● ABOUT THIS EXERCISE
No pictures, nothing altered: return the data below.
_ _ _ _ _
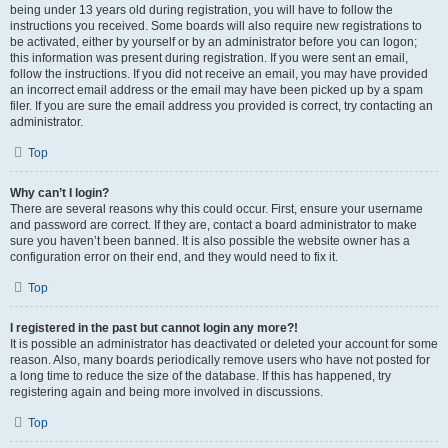
being under 13 years old during registration, you will have to follow the
instructions you received. Some boards will also require new registrations to
be activated, either by yourself or by an administrator before you can logon;
this information was present during registration. If you were sent an email,
follow the instructions. If you did not receive an email, you may have provided
an incorrect email address or the email may have been picked up by a spam
filer. If you are sure the email address you provided is correct, try contacting an
administrator.
Top
Why can’t I login?
There are several reasons why this could occur. First, ensure your username
and password are correct. If they are, contact a board administrator to make
sure you haven’t been banned. It is also possible the website owner has a
configuration error on their end, and they would need to fix it.
Top
I registered in the past but cannot login any more?!
It is possible an administrator has deactivated or deleted your account for some
reason. Also, many boards periodically remove users who have not posted for
a long time to reduce the size of the database. If this has happened, try
registering again and being more involved in discussions.
Top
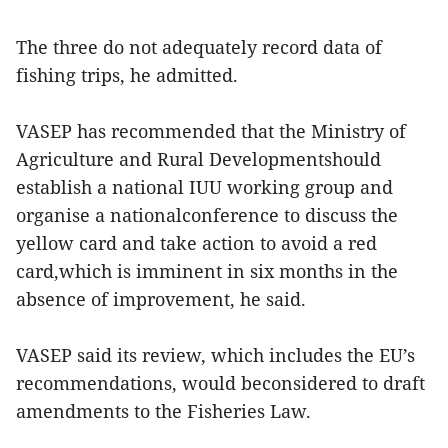
The three do not adequately record data of
fishing trips, he admitted.
VASEP has recommended that the Ministry of
Agriculture and Rural Developmentshould
establish a national IUU working group and
organise a nationalconference to discuss the
yellow card and take action to avoid a red
card,which is imminent in six months in the
absence of improvement, he said.
VASEP said its review, which includes the EU’s
recommendations, would beconsidered to draft
amendments to the Fisheries Law.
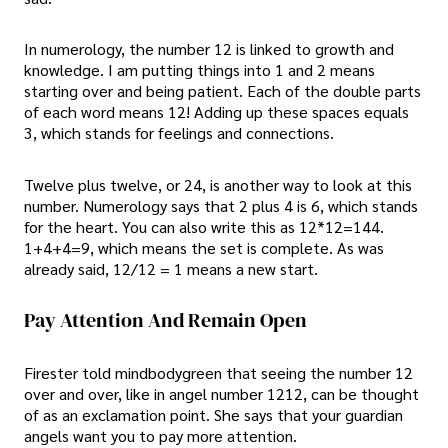
In numerology, the number 12 is linked to growth and
knowledge. I am putting things into 1 and 2 means
starting over and being patient. Each of the double parts
of each word means 12! Adding up these spaces equals
3, which stands for feelings and connections.
Twelve plus twelve, or 24, is another way to look at this
number. Numerology says that 2 plus 4 is 6, which stands
for the heart. You can also write this as 12*12=144.
1+4+4=9, which means the set is complete. As was
already said, 12/12 = 1 means a new start.
Pay Attention And Remain Open
Firester told mindbodygreen that seeing the number 12
over and over, like in angel number 1212, can be thought
of as an exclamation point. She says that your guardian
angels want you to pay more attention.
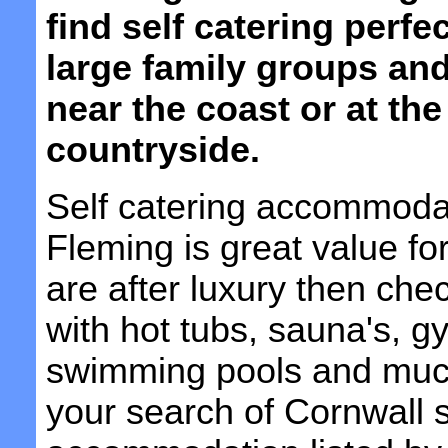
find self catering perfe
large family groups and
near the coast or at the
countryside.
Self catering accommoda
Fleming is great value fo
are after luxury then che
with hot tubs, sauna's, 
swimming pools and muc
your search of Cornwall s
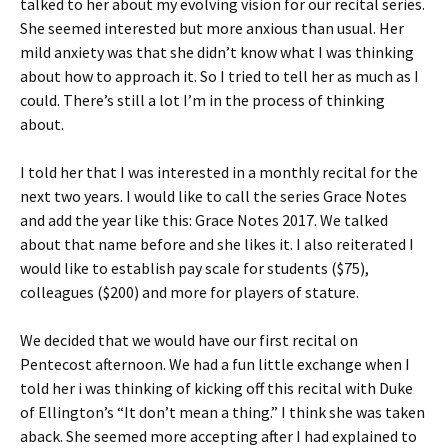
talked to her about my evolving vision for our recital series.
She seemed interested but more anxious than usual. Her
mild anxiety was that she didn’t know what I was thinking
about how to approach it. So I tried to tell her as much as I
could. There’s still a lot I’m in the process of thinking
about.
I told her that I was interested in a monthly recital for the
next two years. I would like to call the series Grace Notes
and add the year like this: Grace Notes 2017. We talked
about that name before and she likes it. I also reiterated I
would like to establish pay scale for students ($75),
colleagues ($200) and more for players of stature.
We decided that we would have our first recital on
Pentecost afternoon. We had a fun little exchange when I
told her i was thinking of kicking off this recital with Duke
of Ellington’s “It don’t mean a thing.” I think she was taken
aback. She seemed more accepting after I had explained to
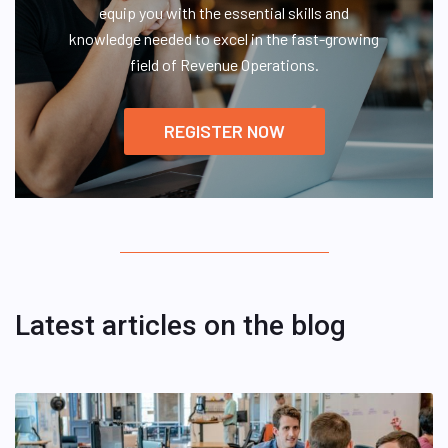
equip you with the essential skills and
knowledge needed to excel in the fast-growing
field of Revenue Operations.
REGISTER NOW
Latest articles on the blog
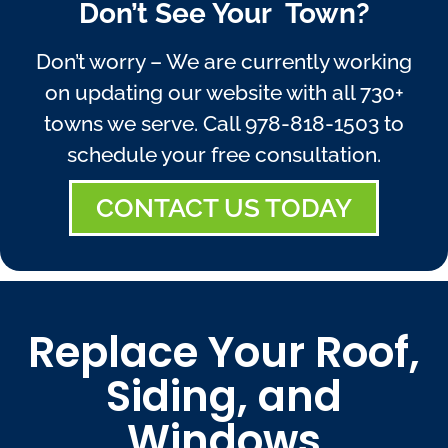
Don’t See Your Town?
Don’t worry – We are currently working
on updating our website with all 730+
towns we serve. Call
978-818-1503
to
schedule your free consultation.
CONTACT US TODAY
Replace Your Roof,
Siding, and
Windows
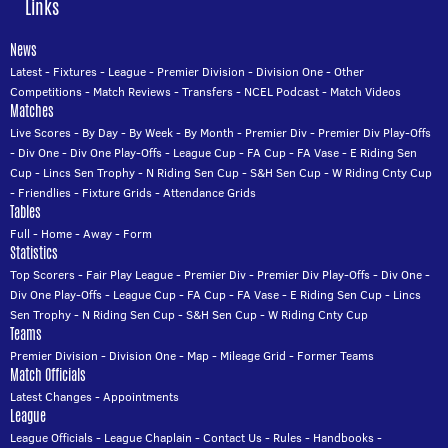
Links
News
Latest
-
Fixtures
-
League
-
Premier Division
-
Division One
-
Other
Competitions
-
Match Reviews
-
Transfers
-
NCEL Podcast
-
Match Videos
Matches
Live Scores
-
By Day
-
By Week
-
By Month
-
Premier Div
-
Premier Div Play-Offs
-
Div One
-
Div One Play-Offs
-
League Cup
-
FA Cup
-
FA Vase
-
E Riding Sen
Cup
-
Lincs Sen Trophy
-
N Riding Sen Cup
-
S&H Sen Cup
-
W Riding Cnty Cup
-
Friendlies
-
Fixture Grids
-
Attendance Grids
Tables
Full
-
Home
-
Away
-
Form
Statistics
Top Scorers
-
Fair Play League
-
Premier Div
-
Premier Div Play-Offs
-
Div One
-
Div One Play-Offs
-
League Cup
-
FA Cup
-
FA Vase
-
E Riding Sen Cup
-
Lincs
Sen Trophy
-
N Riding Sen Cup
-
S&H Sen Cup
-
W Riding Cnty Cup
Teams
Premier Division
-
Division One
-
Map
-
Mileage Grid
-
Former Teams
Match Officials
Latest Changes
-
Appointments
League
League Officials
-
League Chaplain
-
Contact Us
-
Rules
-
Handbooks
-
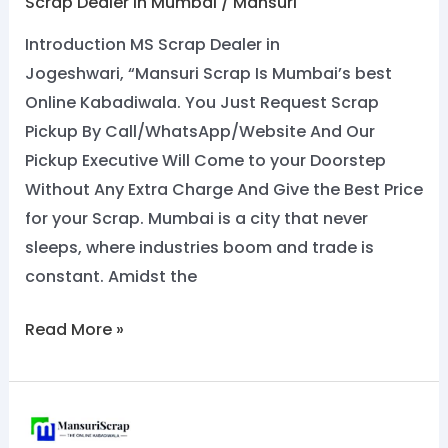
Scrap Dealer In Mumbai
/
Mansuri
Introduction MS Scrap Dealer in
Jogeshwari, “Mansuri Scrap Is Mumbai’s best
Online Kabadiwala. You Just Request Scrap
Pickup By Call/WhatsApp/Website And Our
Pickup Executive Will Come to your Doorstep
Without Any Extra Charge And Give the Best Price
for your Scrap. Mumbai is a city that never
sleeps, where industries boom and trade is
constant. Amidst the
Read More »
Top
_ _ _ _ _
● SOLUTION TO THIS PROBLEM
being under 13 years old during registration, you will have to follow the
instructions you received. Some boards will also require new registrations to
be activated, either by yourself or by an administrator before you can logon;
this information was present during registration. If you were sent an email,
follow the instructions. If you did not receive an email, you may have provided
an incorrect email address or the email may have been picked up by a spam
filer. If you are sure the email address you provided is correct, try contacting an
administrator.
Top
Why can’t I login?
There are several reasons why this could occur. First, ensure your username
and password are correct. If they are, contact a board administrator to make
sure you haven’t been banned. It is also possible the website owner has a
configuration error on their end, and they would need to fix it.
Top
I registered in the past but cannot login any more?!
It is possible an administrator has deactivated or deleted your account for some
reason. Also, many boards periodically remove users who have not posted for
a long time to reduce the size of the database. If this has happened, try
registering again and being more involved in discussions.
Top
The three do not adequately record data of
fishing trips, he admitted.
VASEP has recommended that the Ministry of
Agriculture and Rural Developmentshould
establish a national IUU working group and
organise a nationalconference to discuss the
yellow card and take action to avoid a red
card,which is imminent in six months in the
absence of improvement, he said.
VASEP said its review, which includes the EU’s
recommendations, would beconsidered to draft
amendments to the Fisheries Law.
In numerology, the number 12 is linked to growth and
knowledge. I am putting things into 1 and 2 means
starting over and being patient. Each of the double parts
of each word means 12! Adding up these spaces equals
3, which stands for feelings and connections.
Twelve plus twelve, or 24, is another way to look at this
number. Numerology says that 2 plus 4 is 6, which stands
for the heart. You can also write this as 12*12=144.
1+4+4=9, which means the set is complete. As was
already said, 12/12 = 1 means a new start.
Pay Attention And Remain Open
Firester told mindbodygreen that seeing the number 12
over and over, like in angel number 1212, can be thought
of as an exclamation point. She says that your guardian
angels want you to pay more attention.
find self catering perfe
large family groups and
near the coast or at the
countryside.
Self catering accommoda
Fleming is great value fo
are after luxury then che
with hot tubs, sauna's, 
swimming pools and muc
your search of Cornwall s
talked to her about my evolving vision for our recital series.
She seemed interested but more anxious than usual. Her
mild anxiety was that she didn’t know what I was thinking
about how to approach it. So I tried to tell her as much as I
could. There’s still a lot I’m in the process of thinking
about.
I told her that I was interested in a monthly recital for the
next two years. I would like to call the series Grace Notes
and add the year like this: Grace Notes 2017. We talked
about that name before and she likes it. I also reiterated I
would like to establish pay scale for students ($75),
colleagues ($200) and more for players of stature.
We decided that we would have our first recital on
Pentecost afternoon. We had a fun little exchange when I
told her i was thinking of kicking off this recital with Duke
of Ellington’s “It don’t mean a thing.” I think she was taken
aback. She seemed more accepting after I had explained to
equip you with the essential skills and
knowledge needed to excel in the fast-growing
field of Revenue Operations.
REGISTER NOW
Latest articles on the blog
Don’t See Your Town?
Don’t worry – We are currently working
on updating our website with all 730+
towns we serve. Call
978-818-1503
to
schedule your free consultation.
CONTACT US TODAY
Replace Your Roof,
Siding, and
Windows
Links
News
Latest
-
Fixtures
-
League
-
Premier Division
-
Division One
-
Other
Competitions
-
Match Reviews
-
Transfers
-
NCEL Podcast
-
Match Videos
Matches
Live Scores
-
By Day
-
By Week
-
By Month
-
Premier Div
-
Premier Div Play-Offs
-
Div One
-
Div One Play-Offs
-
League Cup
-
FA Cup
-
FA Vase
-
E Riding Sen
Cup
-
Lincs Sen Trophy
-
N Riding Sen Cup
-
S&H Sen Cup
-
W Riding Cnty Cup
-
Friendlies
-
Fixture Grids
-
Attendance Grids
Tables
Full
-
Home
-
Away
-
Form
Statistics
Top Scorers
-
Fair Play League
-
Premier Div
-
Premier Div Play-Offs
-
Div One
-
Div One Play-Offs
-
League Cup
-
FA Cup
-
FA Vase
-
E Riding Sen Cup
-
Lincs
Sen Trophy
-
N Riding Sen Cup
-
S&H Sen Cup
-
W Riding Cnty Cup
Teams
Premier Division
-
Division One
-
Map
-
Mileage Grid
-
Former Teams
Match Officials
Latest Changes
-
Appointments
League
League Officials
-
League Chaplain
-
Contact Us
-
Rules
-
Handbooks
-
Scrap Dealer In Mumbai
/
Mansuri
Introduction MS Scrap Dealer in
Jogeshwari, “Mansuri Scrap Is Mumbai’s best
Online Kabadiwala. You Just Request Scrap
Pickup By Call/WhatsApp/Website And Our
Pickup Executive Will Come to your Doorstep
Without Any Extra Charge And Give the Best Price
for your Scrap. Mumbai is a city that never
sleeps, where industries boom and trade is
constant. Amidst the
Read More »
Top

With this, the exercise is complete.